:: The data

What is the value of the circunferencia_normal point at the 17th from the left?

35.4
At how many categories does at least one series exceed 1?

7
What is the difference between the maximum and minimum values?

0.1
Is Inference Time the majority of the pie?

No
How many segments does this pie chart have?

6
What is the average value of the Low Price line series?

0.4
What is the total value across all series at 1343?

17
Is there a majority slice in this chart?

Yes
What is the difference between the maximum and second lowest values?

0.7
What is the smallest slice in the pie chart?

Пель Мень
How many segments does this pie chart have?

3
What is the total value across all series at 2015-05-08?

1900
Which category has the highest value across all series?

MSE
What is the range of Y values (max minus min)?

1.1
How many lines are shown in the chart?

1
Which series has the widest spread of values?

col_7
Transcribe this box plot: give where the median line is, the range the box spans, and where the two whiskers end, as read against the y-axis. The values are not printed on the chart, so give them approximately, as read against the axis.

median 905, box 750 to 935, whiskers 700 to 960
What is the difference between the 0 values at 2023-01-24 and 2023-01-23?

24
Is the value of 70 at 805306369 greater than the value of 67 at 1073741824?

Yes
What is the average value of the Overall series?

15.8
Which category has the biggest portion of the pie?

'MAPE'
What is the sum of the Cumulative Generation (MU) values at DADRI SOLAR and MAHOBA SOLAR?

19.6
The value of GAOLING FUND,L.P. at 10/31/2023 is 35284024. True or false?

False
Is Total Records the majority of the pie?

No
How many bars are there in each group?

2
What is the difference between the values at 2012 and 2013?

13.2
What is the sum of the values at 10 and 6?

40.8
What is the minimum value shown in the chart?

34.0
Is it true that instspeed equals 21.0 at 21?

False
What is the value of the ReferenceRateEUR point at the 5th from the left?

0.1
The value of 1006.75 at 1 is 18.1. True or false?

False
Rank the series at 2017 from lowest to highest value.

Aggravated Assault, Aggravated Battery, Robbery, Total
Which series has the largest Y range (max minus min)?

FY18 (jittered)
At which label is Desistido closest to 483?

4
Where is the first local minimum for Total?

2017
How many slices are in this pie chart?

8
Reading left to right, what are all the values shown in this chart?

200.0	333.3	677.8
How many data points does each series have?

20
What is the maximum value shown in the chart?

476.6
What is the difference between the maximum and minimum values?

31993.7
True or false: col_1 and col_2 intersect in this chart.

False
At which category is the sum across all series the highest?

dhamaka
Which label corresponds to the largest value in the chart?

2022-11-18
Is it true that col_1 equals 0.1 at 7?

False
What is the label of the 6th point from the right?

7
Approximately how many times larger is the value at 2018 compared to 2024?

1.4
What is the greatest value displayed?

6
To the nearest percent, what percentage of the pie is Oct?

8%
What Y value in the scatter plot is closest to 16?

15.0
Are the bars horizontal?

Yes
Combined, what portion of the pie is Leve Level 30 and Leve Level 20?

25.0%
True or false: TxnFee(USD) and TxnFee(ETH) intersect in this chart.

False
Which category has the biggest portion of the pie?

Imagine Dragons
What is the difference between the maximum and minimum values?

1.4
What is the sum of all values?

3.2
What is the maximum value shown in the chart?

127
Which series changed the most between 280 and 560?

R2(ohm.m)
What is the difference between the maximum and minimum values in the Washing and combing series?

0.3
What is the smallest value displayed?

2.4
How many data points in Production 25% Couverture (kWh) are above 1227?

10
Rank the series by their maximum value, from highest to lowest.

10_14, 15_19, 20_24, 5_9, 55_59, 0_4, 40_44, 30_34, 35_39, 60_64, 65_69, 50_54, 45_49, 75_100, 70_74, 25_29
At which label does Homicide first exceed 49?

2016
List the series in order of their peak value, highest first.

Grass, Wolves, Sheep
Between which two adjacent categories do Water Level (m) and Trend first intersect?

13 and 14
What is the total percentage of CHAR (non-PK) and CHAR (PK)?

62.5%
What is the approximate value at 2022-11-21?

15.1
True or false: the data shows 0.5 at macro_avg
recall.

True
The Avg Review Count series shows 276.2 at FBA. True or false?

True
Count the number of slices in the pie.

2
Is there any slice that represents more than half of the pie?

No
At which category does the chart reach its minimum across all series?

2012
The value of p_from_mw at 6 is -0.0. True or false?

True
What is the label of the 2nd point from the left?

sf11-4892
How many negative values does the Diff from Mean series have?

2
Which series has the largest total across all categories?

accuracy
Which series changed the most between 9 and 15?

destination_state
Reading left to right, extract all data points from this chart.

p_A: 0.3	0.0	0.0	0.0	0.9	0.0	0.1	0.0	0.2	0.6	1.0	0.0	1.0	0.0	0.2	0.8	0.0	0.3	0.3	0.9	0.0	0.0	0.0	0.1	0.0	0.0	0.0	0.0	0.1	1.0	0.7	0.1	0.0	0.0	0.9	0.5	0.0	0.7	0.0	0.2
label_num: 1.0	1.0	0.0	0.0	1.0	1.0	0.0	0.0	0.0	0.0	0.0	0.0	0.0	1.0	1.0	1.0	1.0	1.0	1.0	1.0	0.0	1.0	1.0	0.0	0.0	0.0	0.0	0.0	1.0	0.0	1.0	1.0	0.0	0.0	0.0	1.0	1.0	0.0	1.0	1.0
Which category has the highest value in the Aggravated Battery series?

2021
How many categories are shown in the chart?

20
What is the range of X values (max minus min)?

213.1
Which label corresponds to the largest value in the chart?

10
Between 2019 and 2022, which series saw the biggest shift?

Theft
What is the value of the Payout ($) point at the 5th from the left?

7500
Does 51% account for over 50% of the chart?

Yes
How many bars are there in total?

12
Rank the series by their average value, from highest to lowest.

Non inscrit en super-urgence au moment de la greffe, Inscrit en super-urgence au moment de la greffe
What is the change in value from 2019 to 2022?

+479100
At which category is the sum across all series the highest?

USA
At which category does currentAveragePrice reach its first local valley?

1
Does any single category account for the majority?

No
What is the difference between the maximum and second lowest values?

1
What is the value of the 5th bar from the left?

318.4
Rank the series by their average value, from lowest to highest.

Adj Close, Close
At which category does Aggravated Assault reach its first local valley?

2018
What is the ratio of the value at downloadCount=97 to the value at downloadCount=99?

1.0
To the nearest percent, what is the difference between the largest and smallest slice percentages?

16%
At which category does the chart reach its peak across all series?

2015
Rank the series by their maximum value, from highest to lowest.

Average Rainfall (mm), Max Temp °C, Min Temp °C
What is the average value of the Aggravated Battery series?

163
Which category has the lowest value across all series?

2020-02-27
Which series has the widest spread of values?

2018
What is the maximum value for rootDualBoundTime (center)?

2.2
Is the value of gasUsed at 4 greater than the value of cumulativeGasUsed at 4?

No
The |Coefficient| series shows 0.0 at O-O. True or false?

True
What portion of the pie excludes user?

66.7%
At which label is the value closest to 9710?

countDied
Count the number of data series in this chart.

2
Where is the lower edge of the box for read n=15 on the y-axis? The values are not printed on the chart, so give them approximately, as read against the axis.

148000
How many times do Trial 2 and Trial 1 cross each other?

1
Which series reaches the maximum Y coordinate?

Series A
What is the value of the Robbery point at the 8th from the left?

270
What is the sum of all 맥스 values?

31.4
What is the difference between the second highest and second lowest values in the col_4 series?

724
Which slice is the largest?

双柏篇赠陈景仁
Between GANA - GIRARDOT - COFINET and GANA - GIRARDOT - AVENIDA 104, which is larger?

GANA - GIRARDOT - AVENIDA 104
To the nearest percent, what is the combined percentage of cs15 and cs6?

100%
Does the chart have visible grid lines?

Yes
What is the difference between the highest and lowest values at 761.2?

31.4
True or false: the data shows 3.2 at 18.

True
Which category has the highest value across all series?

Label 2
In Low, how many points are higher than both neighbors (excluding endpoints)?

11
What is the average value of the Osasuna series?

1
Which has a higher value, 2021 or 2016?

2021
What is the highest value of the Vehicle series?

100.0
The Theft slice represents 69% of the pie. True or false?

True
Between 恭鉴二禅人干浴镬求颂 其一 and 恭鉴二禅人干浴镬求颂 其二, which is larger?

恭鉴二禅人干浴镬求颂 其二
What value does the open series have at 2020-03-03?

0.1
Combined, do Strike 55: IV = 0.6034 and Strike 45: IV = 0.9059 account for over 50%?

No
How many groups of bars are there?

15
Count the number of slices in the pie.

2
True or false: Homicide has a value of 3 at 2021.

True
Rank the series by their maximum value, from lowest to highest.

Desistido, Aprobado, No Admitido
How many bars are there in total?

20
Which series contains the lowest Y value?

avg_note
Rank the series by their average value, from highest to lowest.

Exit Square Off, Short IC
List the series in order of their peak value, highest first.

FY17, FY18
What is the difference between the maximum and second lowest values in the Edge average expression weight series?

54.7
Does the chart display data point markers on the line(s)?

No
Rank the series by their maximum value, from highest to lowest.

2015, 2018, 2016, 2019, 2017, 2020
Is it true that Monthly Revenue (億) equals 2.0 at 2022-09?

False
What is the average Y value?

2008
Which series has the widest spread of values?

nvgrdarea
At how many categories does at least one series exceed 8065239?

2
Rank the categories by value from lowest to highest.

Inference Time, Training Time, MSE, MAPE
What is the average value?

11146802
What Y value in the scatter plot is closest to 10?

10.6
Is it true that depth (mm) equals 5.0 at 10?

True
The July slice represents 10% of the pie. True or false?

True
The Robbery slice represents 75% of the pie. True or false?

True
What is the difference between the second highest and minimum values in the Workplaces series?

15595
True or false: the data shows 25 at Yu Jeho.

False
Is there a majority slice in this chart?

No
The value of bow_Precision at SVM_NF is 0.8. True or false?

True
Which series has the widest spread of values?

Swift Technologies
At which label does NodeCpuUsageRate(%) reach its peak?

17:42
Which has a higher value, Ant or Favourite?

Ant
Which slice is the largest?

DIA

::::

▸ What is needed
Extract the data from its first line up to and including the line containing "What is the total value across all series at 1343?", and reproduce those lines without any change.

▸ Your response
What is the value of the circunferencia_normal point at the 17th from the left?

35.4
At how many categories does at least one series exceed 1?

7
What is the difference between the maximum and minimum values?

0.1
Is Inference Time the majority of the pie?

No
How many segments does this pie chart have?

6
What is the average value of the Low Price line series?

0.4
What is the total value across all series at 1343?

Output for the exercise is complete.